By Karine Kalantarian
Nagorno-Karabakh’s leader has called for his unrecognized republic’s participation in the current peace talks with neighboring Azerbaijan, warning that it may press Armenia to pull out of the process otherwise.

Arkady Ghukasian, who is due to step down as president next month, said he had raised the issue of Nagorno-Karabakh’s becoming a party to the negotiations also during his Thursday meeting with visiting international mediators.

In an RFE/RL interview he said that the cochairmen of the Minsk Group of the Organization for Security and Cooperation in Europe (OSCE) tasked with brokering a settlement in the Karabakh conflict had asked the Karabakh side “to help Armenia act in a more constructive manner during the negotiations.”
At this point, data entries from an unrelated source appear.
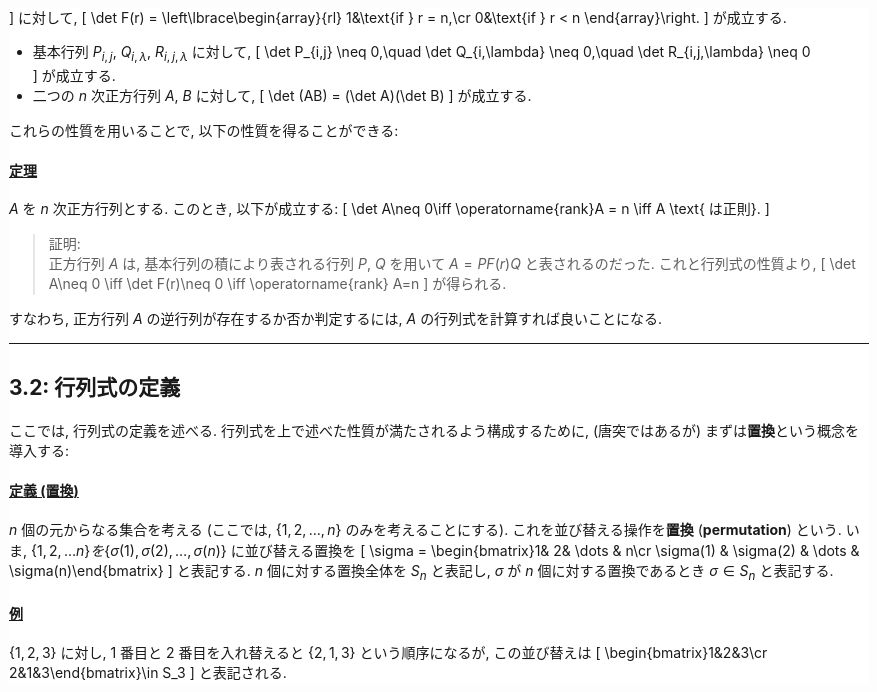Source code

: \] に対して, 
\[
    \det F(r) = \left\lbrace\begin{array}{rl}
    1&\text{if } r = n,\cr
    0&\text{if } r < n
    \end{array}\right.
\] が成立する.
* 基本行列 $P_{i,j}$, $Q_{i,\lambda}$, $R_{i,j,\lambda}$ に対して,
\[
    \det P_{i,j} \neq 0,\quad \det Q_{i,\lambda} \neq 0,\quad \det R_{i,j,\lambda} \neq 0   
\] が成立する.
* 二つの $n$ 次正方行列 $A$, $B$ に対して,
\[
    \det (AB) = (\det A)(\det B)
\] が成立する.

これらの性質を用いることで, 以下の性質を得ることができる:

#### <u>定理</u>
$A$ を $n$ 次正方行列とする. このとき, 以下が成立する:
\[
    \det A\neq 0\iff \operatorname{rank}A = n \iff A \text{ は正則}.
\]
> 証明: <br>
> 正方行列 $A$ は, 基本行列の積により表される行列 $P$, $Q$ を用いて $A = PF(r)Q$ と表されるのだった. これと行列式の性質より, 
\[
    \det A\neq 0 \iff \det F(r)\neq 0 \iff \operatorname{rank} A=n
\] が得られる.

すなわち, 正方行列 $A$ の逆行列が存在するか否か判定するには, $A$ の行列式を計算すれば良いことになる.

---

<a id="section3-2"></a>

## 3.2: 行列式の定義

ここでは, 行列式の定義を述べる. 行列式を上で述べた性質が満たされるよう構成するために, (唐突ではあるが) まずは**置換**という概念を導入する:

#### <u>定義 (置換)</u>
$n$ 個の元からなる集合を考える (ここでは, $\lbrace 1, 2, \dots, n\rbrace$ のみを考えることにする). これを並び替える操作を**置換** (**permutation**) という. いま, $\lbrace 1, 2, \dots n\rbrace を \lbrace \sigma(1), \sigma(2), \dots, \sigma(n)\rbrace$ に並び替える置換を
\[
    \sigma = \begin{bmatrix}1& 2& \dots & n\cr \sigma(1) & \sigma(2) & \dots & \sigma(n)\end{bmatrix}
\]
と表記する. $n$ 個に対する置換全体を $S_n$ と表記し, $\sigma$ が $n$ 個に対する置換であるとき $\sigma\in S_n$ と表記する.

#### <u>例</u>
$\lbrace 1,2,3\rbrace$ に対し, $1$ 番目と $2$ 番目を入れ替えると $\lbrace 2,1,3\rbrace$ という順序になるが, この並び替えは
\[
    \begin{bmatrix}1&2&3\cr 2&1&3\end{bmatrix}\in S_3
\] と表記される.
“I don’t exclude that Karabakh will raise a question [to Armenia] to quit negotiations as it proceeds from today’s situation and Azerbaijan’s position,” Ghukasian told RFE/RL after an unprecedented two-hour-long meeting with the French, Russian and U.S. cochairmen of the Minsk Group.

He reiterated that “it is pointless to negotiate anything without a specified status of Nagorno-Karabakh” and called the Armenia-Azerbaijan format of talks “destructive and unrealistic”.

Ghukasian downplayed the optimism of international mediators voiced in recent days ahead of this weekend’s meeting between the presidents of Armenia and Azerbaijan.

But he added: “I think a negotiator should always be optimistic. If a negotiator is not optimistic, a positive development is hard to achieve. But I didn’t get the impression that the mediators expected the upcoming meeting to be crucial.”

The presidents of Armenia and Azerbaijan, Robert Kocharian and Ilham Aliev, are understood to meet on the sidelines of the informal summit of the Commonwealth of Independent States in Saint-Petersburg on June 9.

The OSCE Minks Group cochairmen Matthew Bryza of the United States, Bernard Fassier of France and Yuri Merzlyakov of Russia have been in active talks with both sides in preparation for the summit. They also met with Armenia’s President Robert Kocharian and Foreign Minister Vartan Oskanian in Yerevan on Thursday.

In a press conference in Yerevan tonight US Deputy Assistant Secretary of State Matthew Bryza said they had “very open, honest and constructive discussions” in Yerevan and “talked about expressions of optimism or pessimism.”

“When I talk about optimism it reflects my personality. I am an optimistic person, that’s why I am a diplomat,” Bryza said. “I don’t mean by any means that we anticipate some huge breakthrough in Saint Petersburg on Saturday. But during this period I have seen a qualitative change in the quality of the discussions.”

The U.S. negotiator said that the Minsk Group has seen discussions that are “serious, respectful and in which the differences are narrowing between the sides.”

“But the differences are still there,” he added. “They require serious work, plenty more work. And that’s why we are here, because we are serious about helping to resolve those remaining differences.”

Against the backdrop of the continuing consultations, a group of a few dozen hardliners represented by veterans of the Karabakh war protested near the OSCE office in Yerevan on Thursday pronouncing against any peace plan that would involve a return of lands currently held by Armenian troops. They put their protest in writing and addressed it to the international peace brokers.